» **THE TASK**:
Recast as a numbered list the part of the data below that opens with the line containing "order: Polypodiales" and closes with the line containing "country: South Africa", both of those lines included. Omit blank lines.

(Recorded data)
- - - -

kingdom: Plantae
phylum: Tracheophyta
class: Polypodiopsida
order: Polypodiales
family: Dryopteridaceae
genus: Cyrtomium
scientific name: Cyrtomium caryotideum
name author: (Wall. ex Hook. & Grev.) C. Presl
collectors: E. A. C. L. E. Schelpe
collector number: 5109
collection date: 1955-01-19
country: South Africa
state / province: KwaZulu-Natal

- - - -

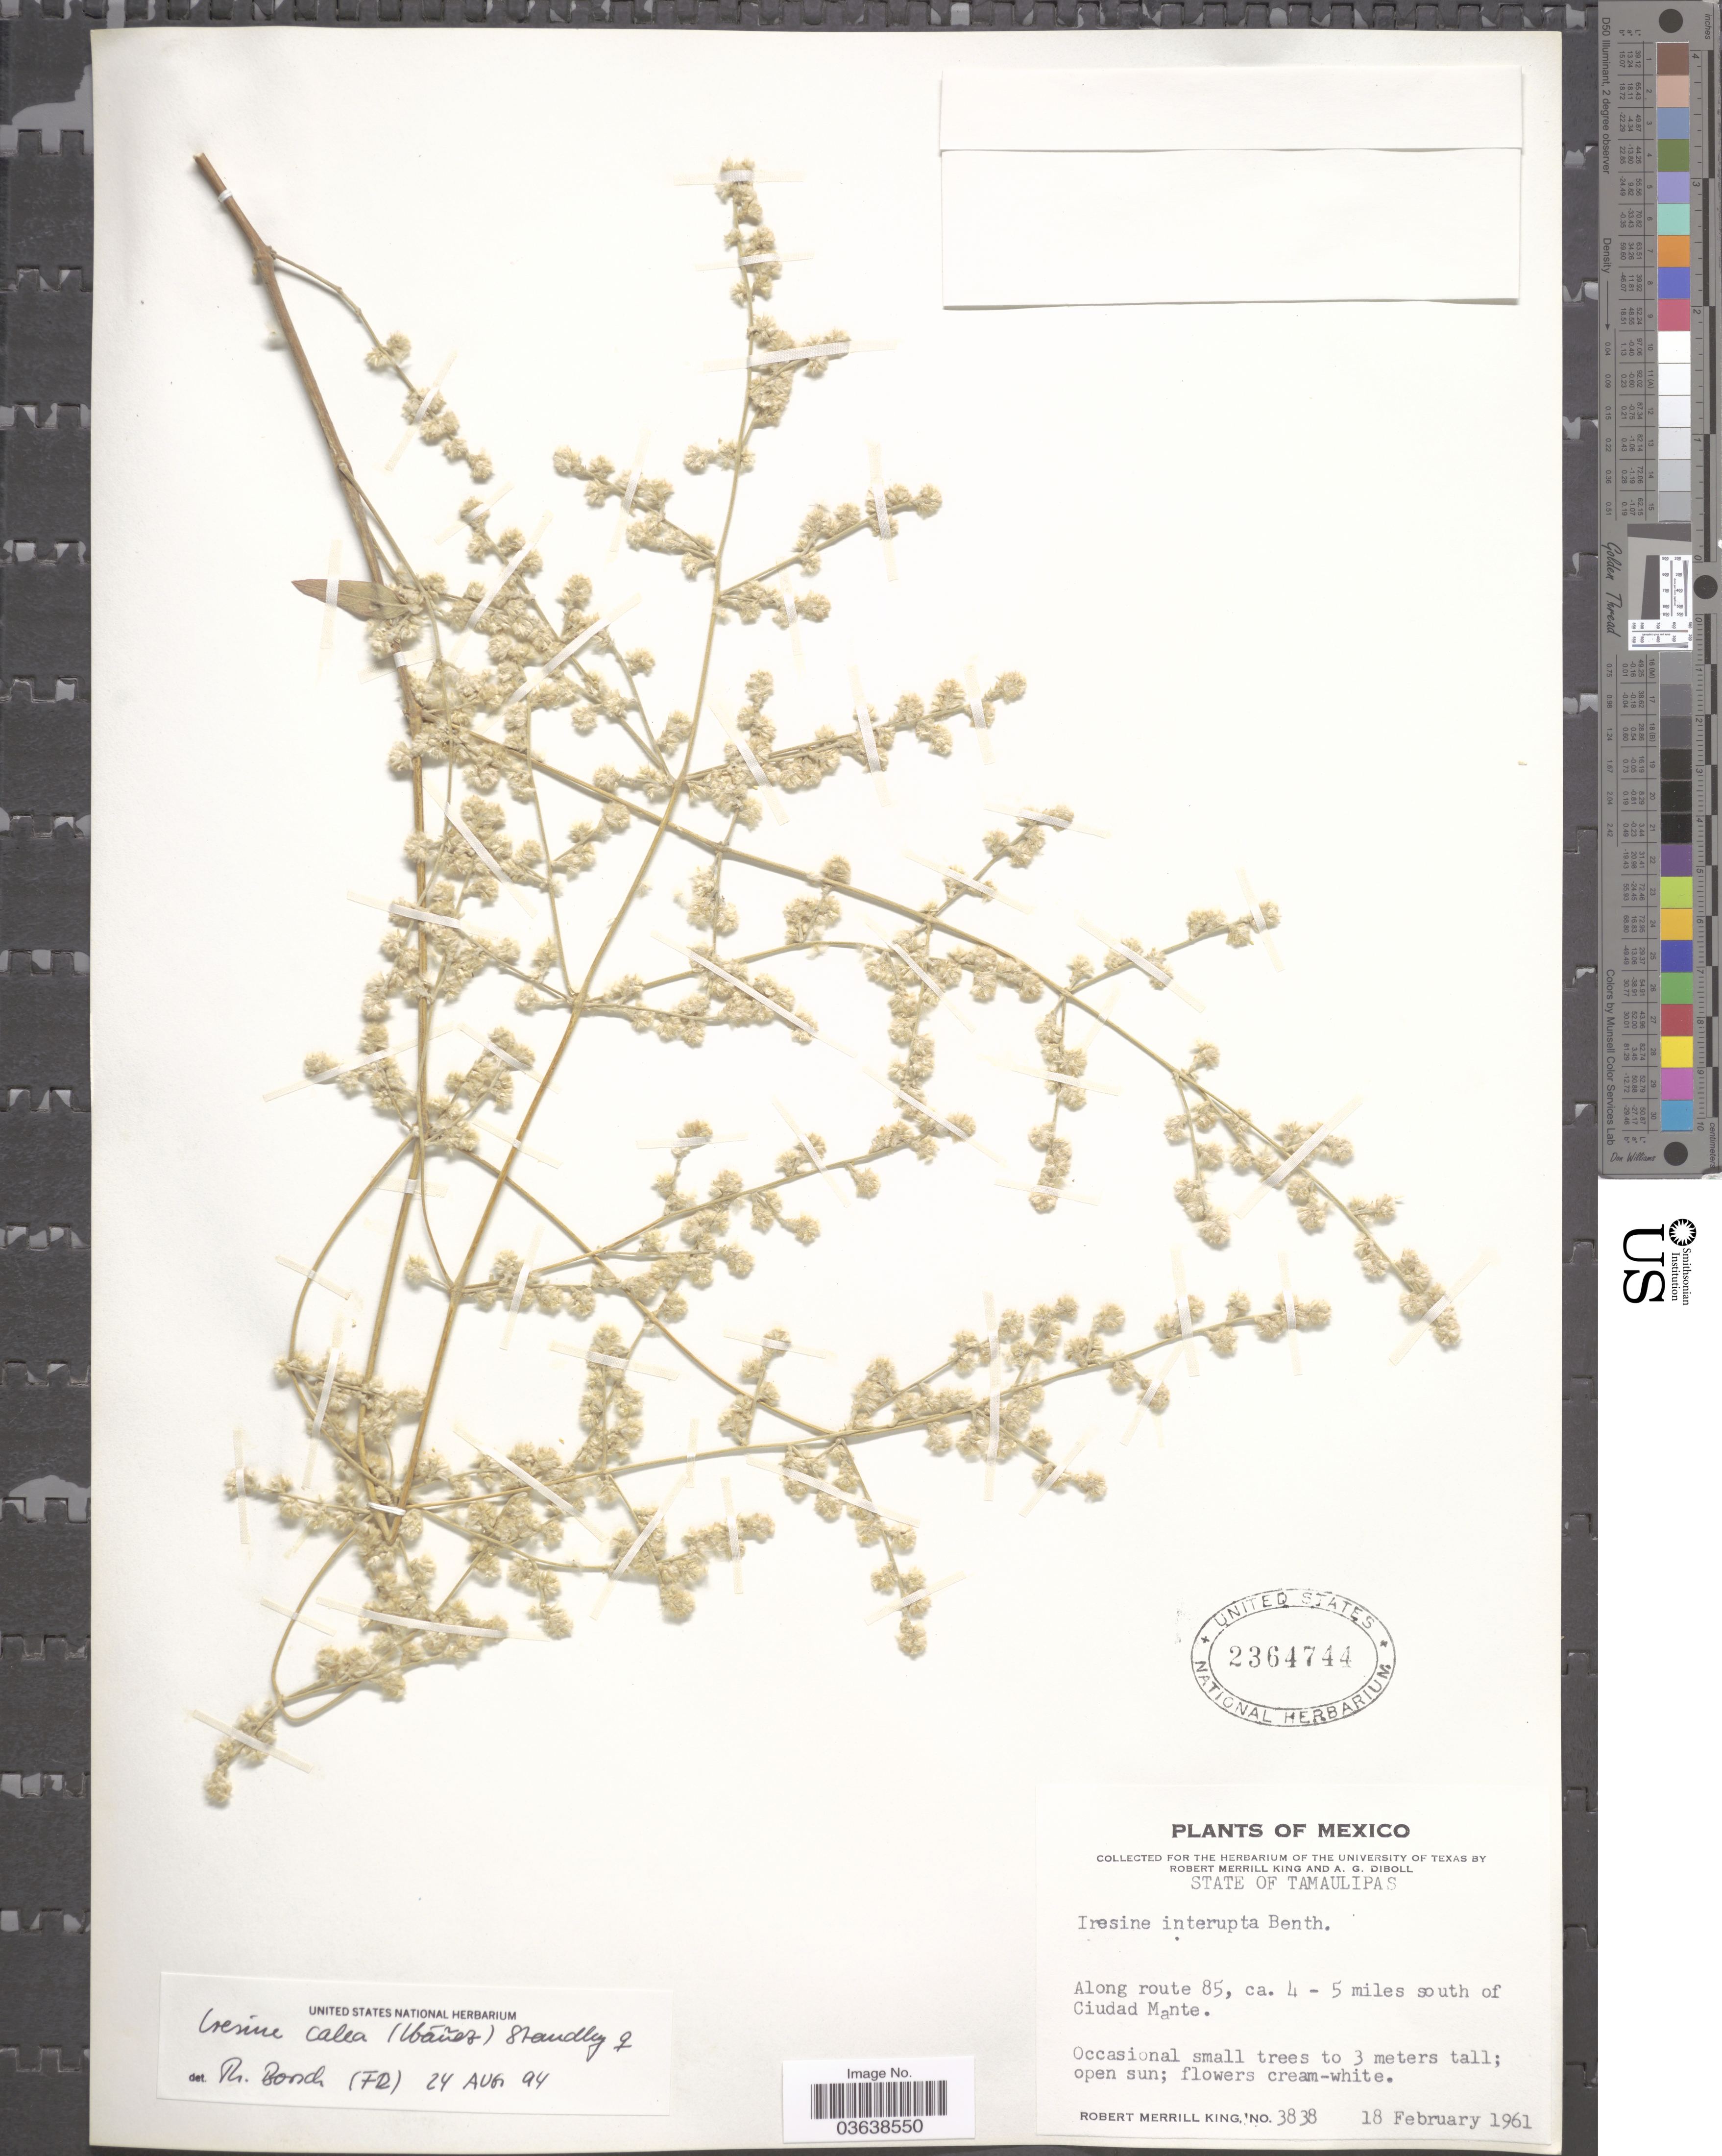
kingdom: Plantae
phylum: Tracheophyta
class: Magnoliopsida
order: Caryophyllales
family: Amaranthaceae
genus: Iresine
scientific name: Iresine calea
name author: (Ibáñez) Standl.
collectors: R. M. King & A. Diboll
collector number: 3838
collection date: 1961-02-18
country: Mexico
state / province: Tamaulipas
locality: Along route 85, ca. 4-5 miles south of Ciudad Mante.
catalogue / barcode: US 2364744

- - - -

» **SOLVED PROBLEM**:
1. order: Polypodiales
2. family: Dryopteridaceae
3. genus: Cyrtomium
4. scientific name: Cyrtomium caryotideum
5. name author: (Wall. ex Hook. & Grev.) C. Presl
6. collectors: E. A. C. L. E. Schelpe
7. collector number: 5109
8. collection date: 1955-01-19
9. country: South Africa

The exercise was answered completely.